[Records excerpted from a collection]
##############################
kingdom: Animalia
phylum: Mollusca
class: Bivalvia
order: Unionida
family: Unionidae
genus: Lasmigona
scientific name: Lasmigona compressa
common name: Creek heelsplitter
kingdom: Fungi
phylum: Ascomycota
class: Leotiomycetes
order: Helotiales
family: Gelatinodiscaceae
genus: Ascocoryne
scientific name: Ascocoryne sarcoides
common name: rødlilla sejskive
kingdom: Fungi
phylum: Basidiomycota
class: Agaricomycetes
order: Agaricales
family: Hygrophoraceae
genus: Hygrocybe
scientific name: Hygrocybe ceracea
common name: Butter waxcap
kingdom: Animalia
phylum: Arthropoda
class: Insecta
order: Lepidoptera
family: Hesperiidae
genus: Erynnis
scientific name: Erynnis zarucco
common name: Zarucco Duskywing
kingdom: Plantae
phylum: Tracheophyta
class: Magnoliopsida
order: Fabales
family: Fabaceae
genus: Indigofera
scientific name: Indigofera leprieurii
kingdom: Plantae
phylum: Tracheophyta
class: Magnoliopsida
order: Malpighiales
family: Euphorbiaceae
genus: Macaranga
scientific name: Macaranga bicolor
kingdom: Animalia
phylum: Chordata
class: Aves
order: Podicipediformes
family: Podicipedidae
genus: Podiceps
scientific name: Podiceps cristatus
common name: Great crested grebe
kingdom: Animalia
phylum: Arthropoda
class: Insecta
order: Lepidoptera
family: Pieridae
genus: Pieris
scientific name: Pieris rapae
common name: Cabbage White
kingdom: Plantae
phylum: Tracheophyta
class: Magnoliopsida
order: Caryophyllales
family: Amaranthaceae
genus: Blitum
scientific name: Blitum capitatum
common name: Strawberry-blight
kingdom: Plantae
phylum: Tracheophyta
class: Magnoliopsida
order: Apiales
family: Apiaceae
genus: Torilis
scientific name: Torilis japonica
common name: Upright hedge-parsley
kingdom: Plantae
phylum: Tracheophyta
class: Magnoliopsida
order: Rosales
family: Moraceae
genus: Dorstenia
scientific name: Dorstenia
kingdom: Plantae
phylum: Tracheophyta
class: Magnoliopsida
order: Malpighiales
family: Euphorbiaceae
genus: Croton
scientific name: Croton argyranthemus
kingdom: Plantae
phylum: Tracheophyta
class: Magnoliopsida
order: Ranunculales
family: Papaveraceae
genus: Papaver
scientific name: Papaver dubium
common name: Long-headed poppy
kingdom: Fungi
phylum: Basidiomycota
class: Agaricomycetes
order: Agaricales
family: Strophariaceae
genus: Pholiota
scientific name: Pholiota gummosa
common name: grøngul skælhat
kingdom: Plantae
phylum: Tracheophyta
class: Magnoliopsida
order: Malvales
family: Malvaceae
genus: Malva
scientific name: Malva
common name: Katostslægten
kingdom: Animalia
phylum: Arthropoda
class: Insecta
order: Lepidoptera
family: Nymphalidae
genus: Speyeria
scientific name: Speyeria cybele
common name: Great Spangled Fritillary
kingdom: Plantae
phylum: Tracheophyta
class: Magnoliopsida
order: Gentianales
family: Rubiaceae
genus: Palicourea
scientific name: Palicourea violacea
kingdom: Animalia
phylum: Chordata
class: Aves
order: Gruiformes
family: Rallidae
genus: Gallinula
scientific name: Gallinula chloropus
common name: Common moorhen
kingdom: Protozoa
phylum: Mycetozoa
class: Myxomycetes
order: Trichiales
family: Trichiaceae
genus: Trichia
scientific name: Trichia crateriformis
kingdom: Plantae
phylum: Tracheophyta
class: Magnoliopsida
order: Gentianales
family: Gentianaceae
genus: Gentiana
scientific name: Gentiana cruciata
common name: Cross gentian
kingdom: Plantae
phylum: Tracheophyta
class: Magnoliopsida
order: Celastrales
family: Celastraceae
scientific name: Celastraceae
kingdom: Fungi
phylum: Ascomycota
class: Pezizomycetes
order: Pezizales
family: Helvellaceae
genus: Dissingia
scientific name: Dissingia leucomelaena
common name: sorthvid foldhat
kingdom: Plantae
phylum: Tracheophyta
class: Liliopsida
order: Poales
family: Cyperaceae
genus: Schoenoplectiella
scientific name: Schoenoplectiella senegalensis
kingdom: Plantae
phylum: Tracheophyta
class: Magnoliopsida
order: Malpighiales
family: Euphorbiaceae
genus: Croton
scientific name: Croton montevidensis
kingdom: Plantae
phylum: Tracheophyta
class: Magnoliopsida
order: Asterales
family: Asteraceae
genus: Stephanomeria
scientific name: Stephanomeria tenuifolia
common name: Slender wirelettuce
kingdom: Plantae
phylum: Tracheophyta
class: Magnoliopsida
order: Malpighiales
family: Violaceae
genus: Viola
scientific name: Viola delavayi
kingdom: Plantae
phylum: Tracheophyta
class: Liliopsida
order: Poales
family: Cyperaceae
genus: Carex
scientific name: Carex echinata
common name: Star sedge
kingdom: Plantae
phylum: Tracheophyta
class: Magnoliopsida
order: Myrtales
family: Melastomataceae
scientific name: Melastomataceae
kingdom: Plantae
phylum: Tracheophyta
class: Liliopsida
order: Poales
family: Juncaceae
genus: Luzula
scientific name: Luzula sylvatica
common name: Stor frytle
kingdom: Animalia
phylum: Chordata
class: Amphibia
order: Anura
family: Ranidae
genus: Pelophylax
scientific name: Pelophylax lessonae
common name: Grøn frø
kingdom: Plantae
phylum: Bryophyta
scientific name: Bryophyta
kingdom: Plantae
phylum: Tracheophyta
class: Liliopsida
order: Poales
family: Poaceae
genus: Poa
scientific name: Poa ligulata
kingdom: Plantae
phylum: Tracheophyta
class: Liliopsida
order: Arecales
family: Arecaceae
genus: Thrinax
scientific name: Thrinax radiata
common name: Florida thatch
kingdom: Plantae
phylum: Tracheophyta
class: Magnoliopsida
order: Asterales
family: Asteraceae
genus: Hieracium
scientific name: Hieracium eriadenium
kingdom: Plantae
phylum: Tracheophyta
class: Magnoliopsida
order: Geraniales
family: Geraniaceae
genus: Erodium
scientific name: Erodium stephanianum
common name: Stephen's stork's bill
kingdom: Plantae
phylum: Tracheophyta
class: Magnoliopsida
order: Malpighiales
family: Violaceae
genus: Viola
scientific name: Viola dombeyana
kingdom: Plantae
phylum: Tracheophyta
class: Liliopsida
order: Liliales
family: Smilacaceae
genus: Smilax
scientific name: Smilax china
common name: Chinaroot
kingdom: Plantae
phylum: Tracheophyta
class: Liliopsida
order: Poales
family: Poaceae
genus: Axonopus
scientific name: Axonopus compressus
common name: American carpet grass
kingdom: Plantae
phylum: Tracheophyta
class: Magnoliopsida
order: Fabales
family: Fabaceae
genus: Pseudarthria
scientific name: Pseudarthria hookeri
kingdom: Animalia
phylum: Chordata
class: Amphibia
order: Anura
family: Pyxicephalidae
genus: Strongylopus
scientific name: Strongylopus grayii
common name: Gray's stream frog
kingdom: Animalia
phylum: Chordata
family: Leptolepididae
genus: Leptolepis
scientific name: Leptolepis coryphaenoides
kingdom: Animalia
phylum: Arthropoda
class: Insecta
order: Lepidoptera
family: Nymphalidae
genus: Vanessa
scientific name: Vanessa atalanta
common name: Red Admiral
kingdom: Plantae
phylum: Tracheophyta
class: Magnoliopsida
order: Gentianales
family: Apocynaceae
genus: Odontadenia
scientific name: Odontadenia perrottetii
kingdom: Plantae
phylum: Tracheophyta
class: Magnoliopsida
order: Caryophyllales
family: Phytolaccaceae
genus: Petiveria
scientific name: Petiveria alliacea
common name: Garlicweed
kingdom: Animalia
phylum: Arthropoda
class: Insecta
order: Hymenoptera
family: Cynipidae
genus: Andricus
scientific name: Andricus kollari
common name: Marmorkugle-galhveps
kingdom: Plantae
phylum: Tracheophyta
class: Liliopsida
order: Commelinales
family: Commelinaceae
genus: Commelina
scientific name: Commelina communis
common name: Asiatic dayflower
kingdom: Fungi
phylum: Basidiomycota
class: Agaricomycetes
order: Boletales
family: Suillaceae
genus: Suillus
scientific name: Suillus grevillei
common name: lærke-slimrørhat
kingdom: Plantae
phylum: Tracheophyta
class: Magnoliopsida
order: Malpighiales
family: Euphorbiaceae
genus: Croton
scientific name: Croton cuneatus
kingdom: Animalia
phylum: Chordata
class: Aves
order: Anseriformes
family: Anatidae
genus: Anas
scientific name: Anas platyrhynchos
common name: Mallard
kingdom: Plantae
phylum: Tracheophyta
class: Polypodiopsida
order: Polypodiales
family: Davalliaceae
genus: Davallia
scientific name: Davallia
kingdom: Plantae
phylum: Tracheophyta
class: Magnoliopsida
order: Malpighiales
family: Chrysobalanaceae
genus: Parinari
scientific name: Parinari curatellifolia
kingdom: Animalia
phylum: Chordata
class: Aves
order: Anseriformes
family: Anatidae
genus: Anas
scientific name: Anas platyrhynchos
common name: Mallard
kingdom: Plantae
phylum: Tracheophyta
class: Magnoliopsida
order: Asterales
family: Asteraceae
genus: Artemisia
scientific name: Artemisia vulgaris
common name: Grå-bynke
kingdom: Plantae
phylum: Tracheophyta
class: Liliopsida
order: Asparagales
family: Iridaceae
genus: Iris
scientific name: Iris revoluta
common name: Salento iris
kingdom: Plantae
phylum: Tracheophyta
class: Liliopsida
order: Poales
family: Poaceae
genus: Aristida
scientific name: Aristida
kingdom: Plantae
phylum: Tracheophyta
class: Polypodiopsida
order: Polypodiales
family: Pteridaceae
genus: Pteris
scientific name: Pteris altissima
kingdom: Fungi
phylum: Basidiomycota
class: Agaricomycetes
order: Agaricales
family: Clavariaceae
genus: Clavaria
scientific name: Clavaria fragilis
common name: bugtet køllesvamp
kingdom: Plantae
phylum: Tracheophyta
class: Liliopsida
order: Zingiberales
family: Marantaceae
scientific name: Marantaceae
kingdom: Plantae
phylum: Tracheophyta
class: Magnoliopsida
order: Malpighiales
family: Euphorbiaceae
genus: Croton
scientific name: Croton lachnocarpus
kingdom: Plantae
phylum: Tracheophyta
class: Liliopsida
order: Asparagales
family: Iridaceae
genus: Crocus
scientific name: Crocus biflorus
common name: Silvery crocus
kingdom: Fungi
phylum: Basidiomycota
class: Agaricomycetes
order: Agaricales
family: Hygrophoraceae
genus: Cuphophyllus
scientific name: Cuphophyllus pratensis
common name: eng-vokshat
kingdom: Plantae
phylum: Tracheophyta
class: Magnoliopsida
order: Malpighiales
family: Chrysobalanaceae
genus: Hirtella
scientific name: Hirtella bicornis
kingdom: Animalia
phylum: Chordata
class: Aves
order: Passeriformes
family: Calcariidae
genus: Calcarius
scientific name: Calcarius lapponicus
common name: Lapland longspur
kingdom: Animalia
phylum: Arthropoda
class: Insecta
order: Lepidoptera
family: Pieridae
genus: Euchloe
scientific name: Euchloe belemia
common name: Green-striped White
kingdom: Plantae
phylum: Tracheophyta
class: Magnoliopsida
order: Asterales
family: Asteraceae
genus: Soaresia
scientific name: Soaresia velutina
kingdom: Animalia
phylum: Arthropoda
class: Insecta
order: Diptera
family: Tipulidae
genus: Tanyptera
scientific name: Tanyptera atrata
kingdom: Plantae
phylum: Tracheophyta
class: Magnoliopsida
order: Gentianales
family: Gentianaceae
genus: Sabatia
##############################
DESCRIPTION OF THE TASK: Copy the lines from the start of the records through the line that contains "genus: Pholiota", with both ends included.

EXERCISE RESPONSE:
kingdom: Animalia
phylum: Mollusca
class: Bivalvia
order: Unionida
family: Unionidae
genus: Lasmigona
scientific name: Lasmigona compressa
common name: Creek heelsplitter
kingdom: Fungi
phylum: Ascomycota
class: Leotiomycetes
order: Helotiales
family: Gelatinodiscaceae
genus: Ascocoryne
scientific name: Ascocoryne sarcoides
common name: rødlilla sejskive
kingdom: Fungi
phylum: Basidiomycota
class: Agaricomycetes
order: Agaricales
family: Hygrophoraceae
genus: Hygrocybe
scientific name: Hygrocybe ceracea
common name: Butter waxcap
kingdom: Animalia
phylum: Arthropoda
class: Insecta
order: Lepidoptera
family: Hesperiidae
genus: Erynnis
scientific name: Erynnis zarucco
common name: Zarucco Duskywing
kingdom: Plantae
phylum: Tracheophyta
class: Magnoliopsida
order: Fabales
family: Fabaceae
genus: Indigofera
scientific name: Indigofera leprieurii
kingdom: Plantae
phylum: Tracheophyta
class: Magnoliopsida
order: Malpighiales
family: Euphorbiaceae
genus: Macaranga
scientific name: Macaranga bicolor
kingdom: Animalia
phylum: Chordata
class: Aves
order: Podicipediformes
family: Podicipedidae
genus: Podiceps
scientific name: Podiceps cristatus
common name: Great crested grebe
kingdom: Animalia
phylum: Arthropoda
class: Insecta
order: Lepidoptera
family: Pieridae
genus: Pieris
scientific name: Pieris rapae
common name: Cabbage White
kingdom: Plantae
phylum: Tracheophyta
class: Magnoliopsida
order: Caryophyllales
family: Amaranthaceae
genus: Blitum
scientific name: Blitum capitatum
common name: Strawberry-blight
kingdom: Plantae
phylum: Tracheophyta
class: Magnoliopsida
order: Apiales
family: Apiaceae
genus: Torilis
scientific name: Torilis japonica
common name: Upright hedge-parsley
kingdom: Plantae
phylum: Tracheophyta
class: Magnoliopsida
order: Rosales
family: Moraceae
genus: Dorstenia
scientific name: Dorstenia
kingdom: Plantae
phylum: Tracheophyta
class: Magnoliopsida
order: Malpighiales
family: Euphorbiaceae
genus: Croton
scientific name: Croton argyranthemus
kingdom: Plantae
phylum: Tracheophyta
class: Magnoliopsida
order: Ranunculales
family: Papaveraceae
genus: Papaver
scientific name: Papaver dubium
common name: Long-headed poppy
kingdom: Fungi
phylum: Basidiomycota
class: Agaricomycetes
order: Agaricales
family: Strophariaceae
genus: Pholiota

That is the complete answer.